Thursday, February 12, 2015

Differance in Terms of Author-Function

Before I considered differance in terms of Foucault’s “What Is an Author?” I could not comprehend what Derrida meant by the term. 

Differance, as described by Jacques Derrida, does not have a simple definition. Differance encompasses the “’sumploke’ or ‘confluence of being’” and it also “refers to … the origin or production of differences and the differences between differences” (Derrida, 279). Furthermore, differance also “belongs to no category of being, present or absent” (Derrida, 282) because it is “undecided between active and passive” (Derrida, 284). Differance occurs when “language … becomes ‘historically’ constituted as a fabric of differences” (Derrida, 286), and signs are important in differance because of the arbitrariness they are characterized by that creates those differences between differences.

It is difficult to relate this variety of explanation for what differance is. In fact, just that statement may be incorrect because Derrida even says that “difference is not, does not exist” (Derrida, 282) and that differance is not a “concept, but the possibility of conceptuality” (Derrida, 285).
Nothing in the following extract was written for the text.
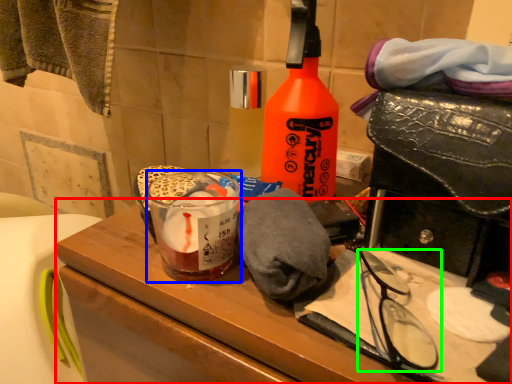
Question: Which object is the farthest from vanity (highlighted by a red box)? Choose among these: beverage (highlighted by a blue box) or glasses (highlighted by a green box).

Choices:
 (A) beverage
 (B) glasses

Answer: (B)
Fortunately, after attempting to synthesize this text with another text, I gained some clarity in what Derrida means by differance.

Like Derrida, Foucault discusses signification in his essay. When Foucault says “a proper name does not have just one signification” because “a name permits one to group together a certain number of texts, define them, differentiate them from and contrast them to others” (Foucault, 906-7) he is speaking in terms of differance. There are differences in the differences in the diverse ways that individual people and cultures define names, specifically the names of the author as the author-function.

One explanation in Derrida's essay that helped me get to know differance more was the simplistic statement that “since language has not fallen from the sky, it is clear that the differences have been produced” (Derrida, 286). In other words, implied differences have occurred historically and culturally over time. Foucault clearly relates differance and author-function when he states that “author-function … does not develop spontaneously … it is, rather, the result of a complex operation” (Foucault, 909).

Unfortunately, Foucault makes one major claim that drastically contrasts with Derrida’s stance in “Differance.” Derrida discusses the interconnectedness of language, as Julie Rivkin and Michael Ryan point out in “Introduction: Introductory Deconstruction.” They explain Derrida’s controversial idea of the supplement of the origin, which means that each word is not “an original presence” but “a supplementary relationship between terms” (Rivkin and Ryan, 259). James Herrick can also help us understand this distinction with his discussion of Derrida. Since Derrida argues that “concepts are invested with meaning by contrast with their opposites” (Herrick, 255) every “second term takes its place immediately because the ‘first’ depends on its difference from the second to ‘be’ anything” (Rivkin and Ryan, 259). On the other hand, Foucault insists that “the initiation of a discursive practice does not participate in its later transformations” (Foucault, 912) instead of words being “defined only in relation to one another, and by that to which they are opposed” (Herrick, 255).

In conclusion, differance can be understood in terms of Foucault’s view of author-function, but not in terms of Foucault’s views as a whole.